- Zaliche Location of Zaliche
- Coordinates: 41°36′36″N 35°35′42″E﻿ / ﻿41.61000°N 35.59500°E
- Country: Turkey

= Zaliche =

Zaliche (Ζαλίχη) or Zaliches (Ζαλίχης) was an ancient town in the late Roman province of Helenopontus.

== Name ==

"Zaliche" is the form given in the indices of the editions, produced by Peter Wesseling, and by B.G. Niebuhr It is the form given also in Anthon's Classical Dictionary On the other hand, the contributor (Leonhard Schmitz) of the entry on the town in William Smith's Dictionary of Greek and Roman Geography gives it the name "Zaliches". The Annuaire historique of the Société de l'histoire de France treats "Zaliches" instead as the genitive case of "Zaliche'. It appears that the city was at some time also called Leontopolis.

== History ==
The manuscripts of the Synecdemus list among the seven cities of Helenopontus one called Σάλτον Ζαλίχην, which Peter Wesseling believes should be corrected to Σάλτος Ζαλίχης and suggests it indicates that the city was surrounded by forests (saltus), making the name equivalent to "Forest of Zaliche".

At the Second Council of Nicaea in 787, a priest named Andronicus represented the Bishop John "Ζαλίχων", i.e., of Zaliche (Ζαλίχη, neuter plural). The priest is also called a priest Λεοντοπόλεως ἤτοι Ζαλίχου, an expression that treats "Leontopolis" as another name for the same town. Both Wesseling and the contributor to Smith's Geography also believe that this is the Leontopolis spoken of in Novella 28 as one of the cities of Helenopontus.

==Bishopric==
The town was the seat of an ancient bishopric and remains today a vacant titular see.
  Leontopolis is first mentioned as a suffragan bishopric of Amaseia in the 6th century and, although declining, survived until the thirteenth. It is mentioned in the Notitia III and sent delegates to Second and Third Council of Constantinople.
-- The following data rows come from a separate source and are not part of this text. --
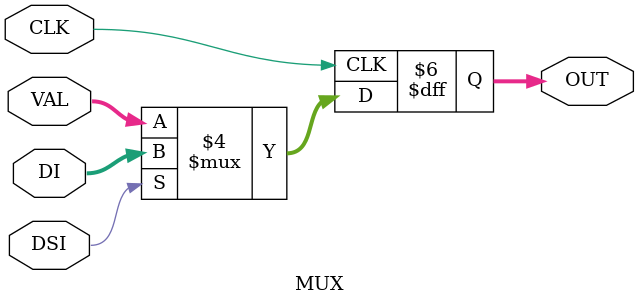
<source format=sv>


module MUX #(parameter N = 7) (
input [N:0] DI,
input  DSI, CLK ,
input [N:0] VAL,
output logic [N:0] OUT
);


always_ff @ ( posedge CLK) begin
	if(DSI==1) begin
		OUT <= DI ;
	end
	else begin
		OUT <= VAL ;
	end
end

endmodule

</source>
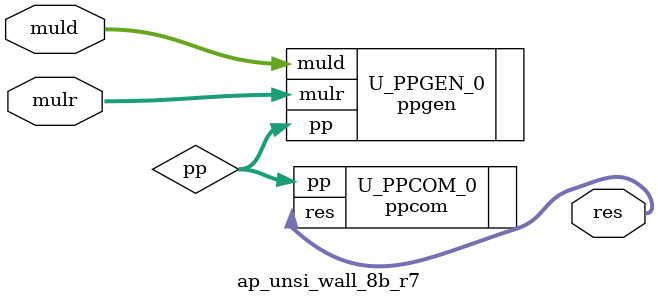
<source format=v>
module ap_unsi_wall_8b_r7 (
    input  [7:0] muld,
    input  [7:0] mulr,
    
    output [15:0] res
);

wire [63:0] pp;

ppgen #(
    .DW                             ( 8                             ))
U_PPGEN_0(
    .muld                           ( muld                          ),
    .mulr                           ( mulr                          ),
    .pp                             ( pp                            )
);


ppcom U_PPCOM_0(
    .pp                             ( pp                            ),
    .res                            ( res                           )
);


endmodule

</source>
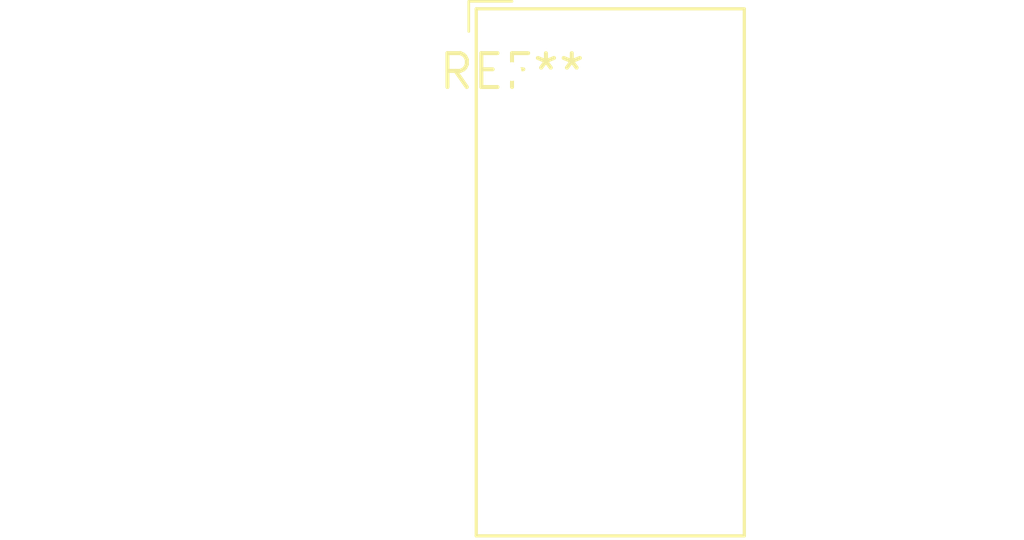
<source format=kicad_pcb>
(kicad_pcb (version 20240108) (generator pcbnew)

  (general
    (thickness 1.6)
  )

  (paper "A4")
  (layers
    (0 "F.Cu" signal)
    (31 "B.Cu" signal)
    (32 "B.Adhes" user "B.Adhesive")
    (33 "F.Adhes" user "F.Adhesive")
    (34 "B.Paste" user)
    (35 "F.Paste" user)
    (36 "B.SilkS" user "B.Silkscreen")
    (37 "F.SilkS" user "F.Silkscreen")
    (38 "B.Mask" user)
    (39 "F.Mask" user)
    (40 "Dwgs.User" user "User.Drawings")
    (41 "Cmts.User" user "User.Comments")
    (42 "Eco1.User" user "User.Eco1")
    (43 "Eco2.User" user "User.Eco2")
    (44 "Edge.Cuts" user)
    (45 "Margin" user)
    (46 "B.CrtYd" user "B.Courtyard")
    (47 "F.CrtYd" user "F.Courtyard")
    (48 "B.Fab" user)
    (49 "F.Fab" user)
    (50 "User.1" user)
    (51 "User.2" user)
    (52 "User.3" user)
    (53 "User.4" user)
    (54 "User.5" user)
    (55 "User.6" user)
    (56 "User.7" user)
    (57 "User.8" user)
    (58 "User.9" user)
  )

  (setup
    (pad_to_mask_clearance 0)
    (pcbplotparams
      (layerselection 0x00010fc_ffffffff)
      (plot_on_all_layers_selection 0x0000000_00000000)
      (disableapertmacros false)
      (usegerberextensions false)
      (usegerberattributes false)
      (usegerberadvancedattributes false)
      (creategerberjobfile false)
      (dashed_line_dash_ratio 12.000000)
      (dashed_line_gap_ratio 3.000000)
      (svgprecision 4)
      (plotframeref false)
      (viasonmask false)
      (mode 1)
      (useauxorigin false)
      (hpglpennumber 1)
      (hpglpenspeed 20)
      (hpglpendiameter 15.000000)
      (dxfpolygonmode false)
      (dxfimperialunits false)
      (dxfusepcbnewfont false)
      (psnegative false)
      (psa4output false)
      (plotreference false)
      (plotvalue false)
      (plotinvisibletext false)
      (sketchpadsonfab false)
      (subtractmaskfromsilk false)
      (outputformat 1)
      (mirror false)
      (drillshape 1)
      (scaleselection 1)
      (outputdirectory "")
    )
  )

  (net 0 "")

  (footprint "Converter_DCDC_Murata_NMAxxxxDC_THT" (layer "F.Cu") (at 0 0))

)

</source>
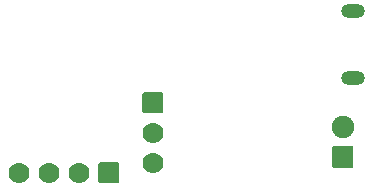
<source format=gbs>
G04 Layer: BottomSolderMaskLayer*
G04 EasyEDA v6.5.14, 2022-08-24 17:06:53*
G04 77cd11f6e3b44a54979dfea80d6f7020,401f954c81374b6587e5d63e119e93f9,10*
G04 Gerber Generator version 0.2*
G04 Scale: 100 percent, Rotated: No, Reflected: No *
G04 Dimensions in millimeters *
G04 leading zeros omitted , absolute positions ,4 integer and 5 decimal *
%FSLAX45Y45*%
%MOMM*%

%AMMACRO1*1,1,$1,$2,$3*1,1,$1,$4,$5*1,1,$1,0-$2,0-$3*1,1,$1,0-$4,0-$5*20,1,$1,$2,$3,$4,$5,0*20,1,$1,$4,$5,0-$2,0-$3,0*20,1,$1,0-$2,0-$3,0-$4,0-$5,0*20,1,$1,0-$4,0-$5,$2,$3,0*4,1,4,$2,$3,$4,$5,0-$2,0-$3,0-$4,0-$5,$2,$3,0*%
%ADD10O,1.9999959999999999X1.1999976*%
%ADD11MACRO1,0.2032X-0.7874X-0.85X-0.7874X0.85*%
%ADD12C,1.9032*%
%ADD13C,1.7780*%
%ADD14MACRO1,0.2032X0.7874X0.7874X0.7874X-0.7874*%
%ADD15MACRO1,0.2032X0.7874X-0.7874X-0.7874X-0.7874*%

%LPD*%
D10*
G01*
X831850Y177495D03*
G01*
X831850Y742492D03*
D11*
G01*
X742294Y-492997D03*
D12*
G01*
X742289Y-238988D03*
D13*
G01*
X-864615Y-543940D03*
G01*
X-864615Y-289940D03*
D14*
G01*
X-864618Y-35933D03*
D15*
G01*
X-1233708Y-629998D03*
D13*
G01*
X-1487703Y-630021D03*
G01*
X-1741703Y-630021D03*
G01*
X-1995703Y-630021D03*
M02*

</source>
At times this city was merged with the bishopric centered on Isauropolis. but known bishops include:
- Metrodonus Council of Chalcedon
- John fl 787AD
- John II (879)
- Christopher (10th-11th century)
- Stephen of Leontopolis 10th century
- Leo of Leotopolis 11th century
- Elias Daniel von Sommerfeld † (13 Jun 1714 Appointed – 26 Jul 1742 Died)
- Joaquim de Nossa Senhora de Nazareth Oliveira e Abreu, O.F.M. † (4 Sep 1815 Appointed – 23 Aug 1819 Confirmed, Bishop of São Luís do Maranhão)
- Alexander Dobrzański † (17 Dec 1819 Appointed – 1831 Died)
- Ludwig Forweck † (11 Jul 1854 Appointed – 8 Jan 1875 Died)
- Jean-Pierre-François Laforce-Langevin † (13 Feb 1891 Appointed – 26 Jan 1892 Died)
- Dominique-Clément-Marie Soulé † (21 Mar 1893 Appointed – 21 Apr 1919 Died)
- Franz Xaver Eberle † (2 Jun 1934 Appointed - 19 Nov 1951 Died)
- Gustavo Posada Peláez, M.X.Y. † (24 Mar 1953 Appointed - 30 Apr 1990 Appointed, Bishop of Istmina-Tadó Colombia)

The seat has been vacant since April 30, 1990.

== Site ==

Modern scholars place the town at Alaçam, Samsun Province, Turkey.